In summary, FLT PET imaging was used for early assessment of treatment response in AML patients undergoing induction chemotherapy. Treatment response was characterized and quantified by analysis of bone marrow FLT uptake, extracting SUVmean, SUVmax, the bone marrow SUV distribution and its heterogeneity. Using any of these assessment parameters, patients who entered complete remission could be distinguished from those with resistant disease, possibly as early as 2 days after the beginning of treatment.

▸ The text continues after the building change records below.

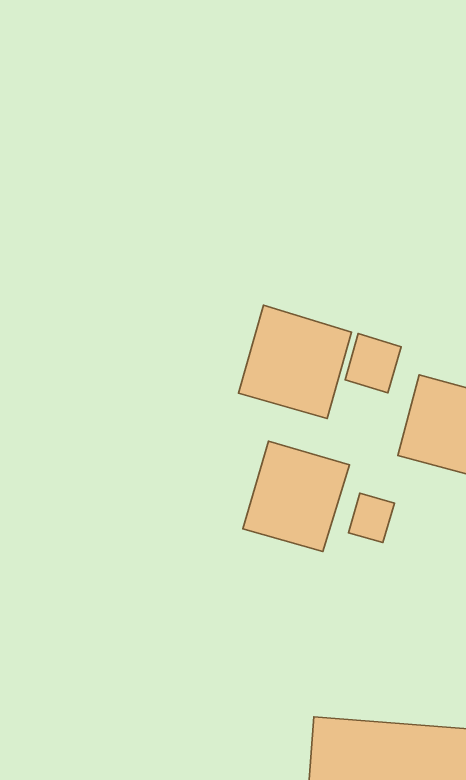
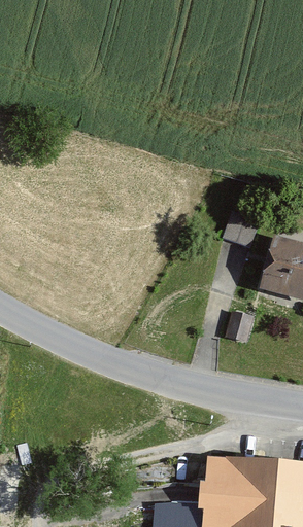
building: [238,305,351,419] -> none
building: [243,441,350,552] -> none

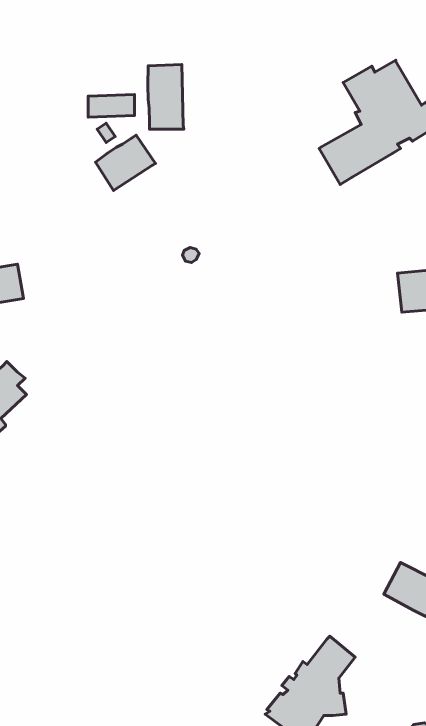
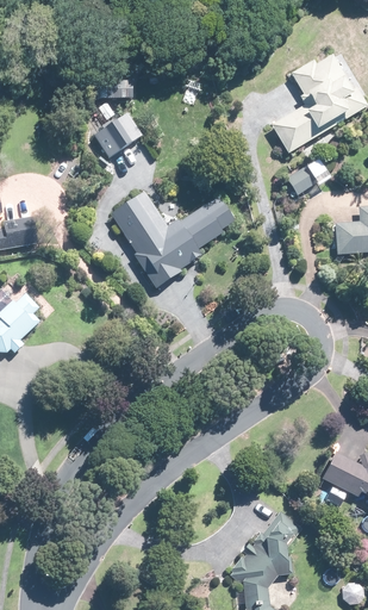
building: [148,65,184,129] -> none
building: none -> [286,158,325,194]
building: none -> [111,191,235,288]

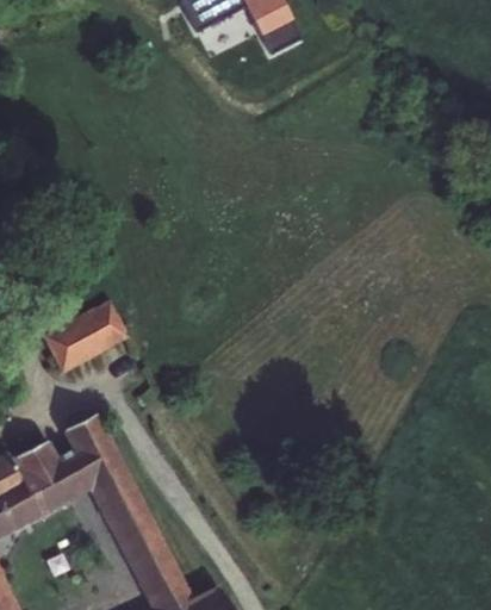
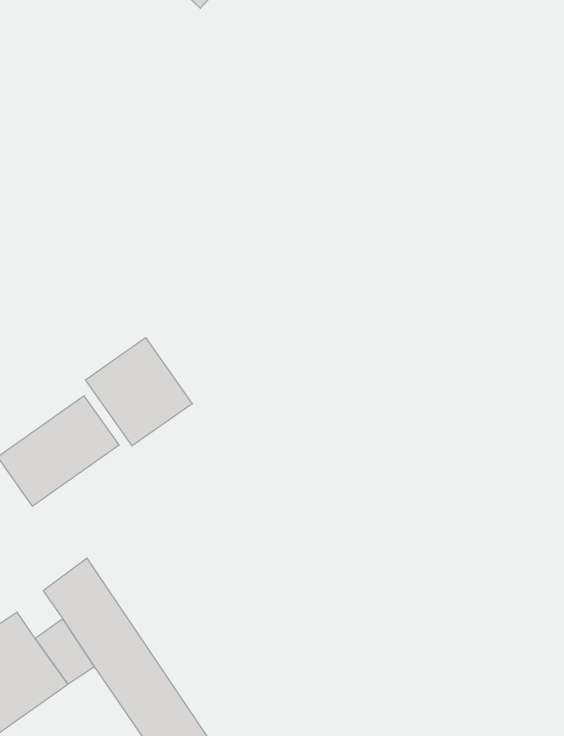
building: none -> [85,338,192,446]

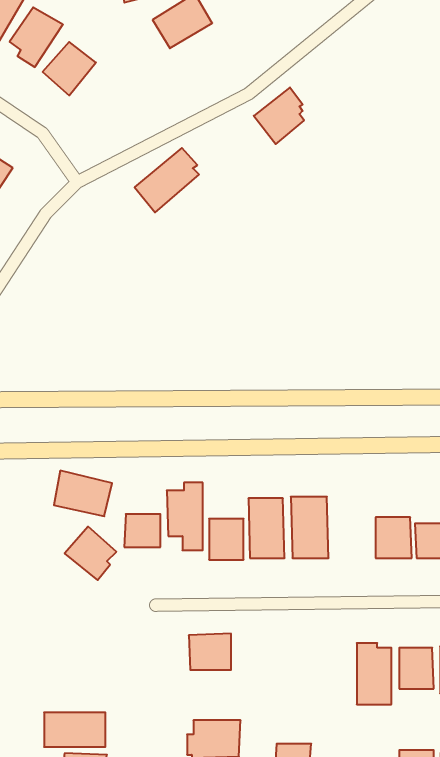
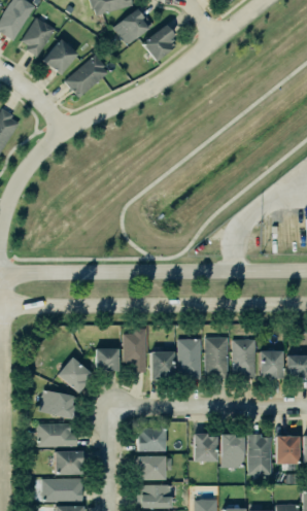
building: [254,87,304,144] -> [142,24,175,61]
building: [135,148,199,212] -> [65,54,107,96]
building: [54,471,112,516] -> [40,388,78,418]
building: none -> [233,338,255,377]
building: none -> [39,422,77,446]
building: none -> [194,433,216,461]
building: none -> [221,435,245,467]
building: none -> [56,450,83,474]
building: none -> [137,455,165,479]

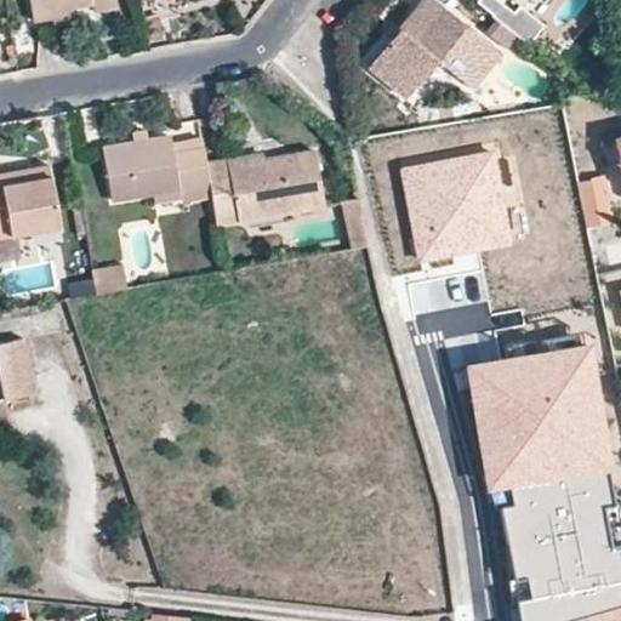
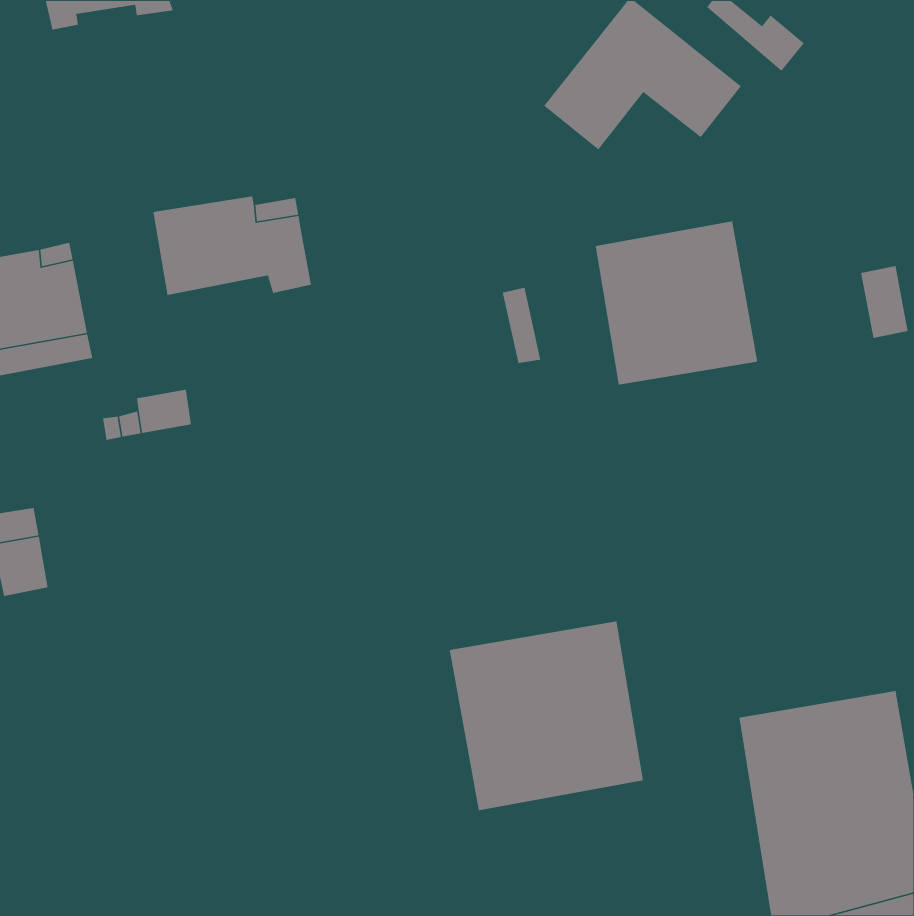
building: [205,148,325,223] -> none
building: [466,342,606,488] -> none
building: none -> [449,621,644,811]

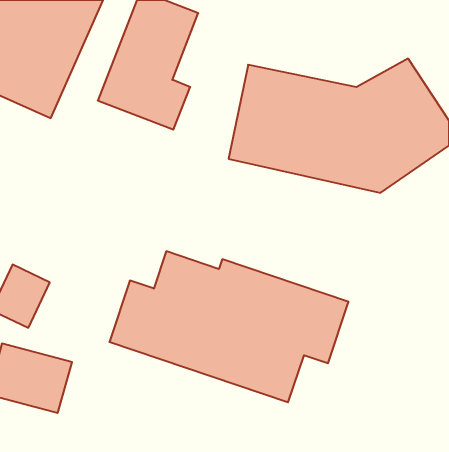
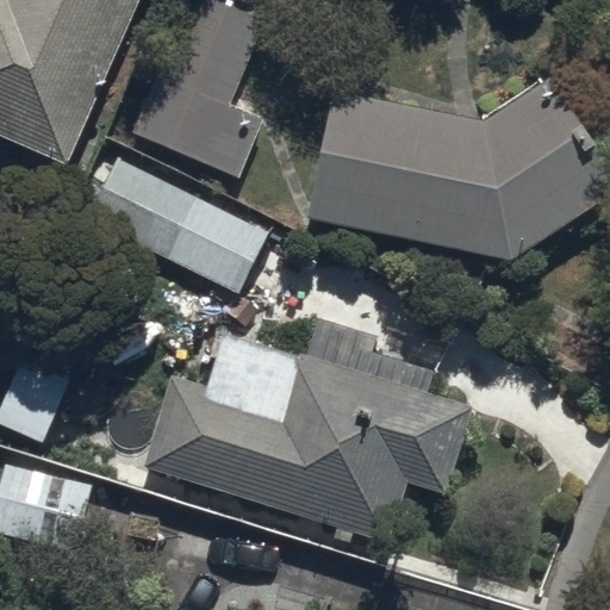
building: none -> [80,151,268,295]

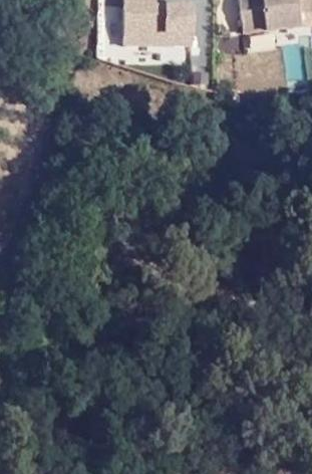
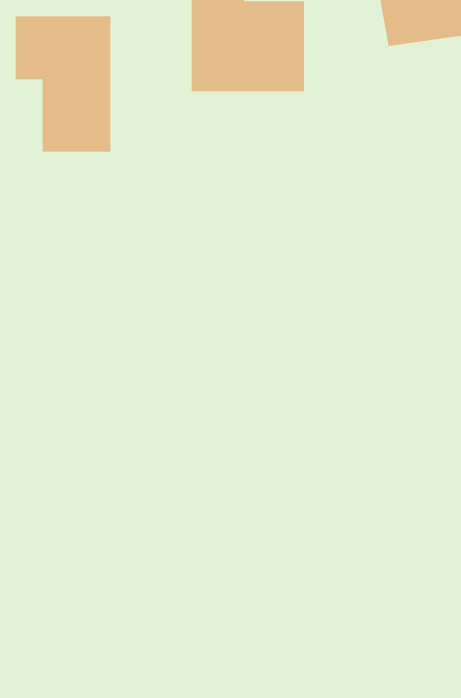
building: none -> [15,16,111,153]

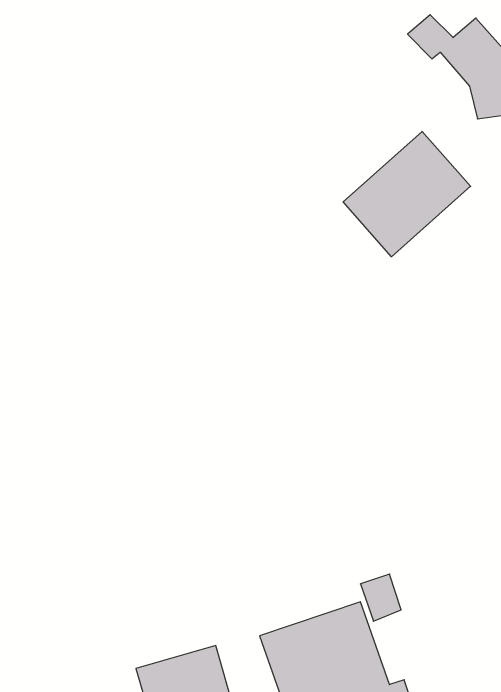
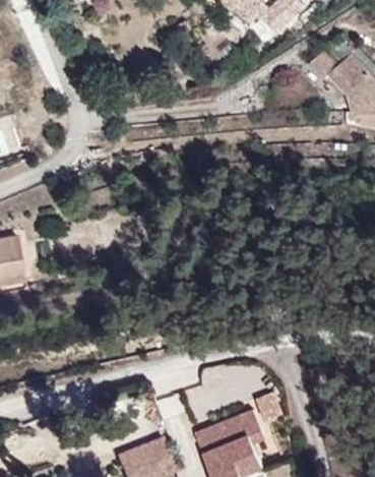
building: [343,131,471,257] -> none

This pilot study suggests FLT PET imaging during induction chemotherapy may serve as an early biomarker of treatment response in AML. As such, FLT PET imaging could influence clinical care by allowing earlier modification of induction therapy to achieve remission prior to moving forward with appropriate consolidation treatment. Given that a number of patients with a negative post-induction bone marrow biopsy fail to achieve a complete remission [20], FLTPET imaging may provide a more accurate tool for early assessment of treatment response in AML and deserves further study.

Acknowledgments

This work was supported by a grant from the UW Paul P.Carbone Comprehensive Cancer Center. We acknowledge Nancy Turman, the study coordinator, Chris Jaskowiak and Mark McNall, the PET technologists, and the UW Cyclotron Research Group for producing the FLT used in the study.

Footnotes

Contributions: M.V. performed research, analyzed data, and wrote the manuscript; M.J. designed the study, recruited and treated patients; S.P. supervised PET imaging; R.N. supervised radiotracer production; R.J. designed the study and supervised the research. All authors reviewed and approved the manuscript prior to submission.

Conflicts of interest statement

There are no conflicts of interest and no financial disclosures from any authors.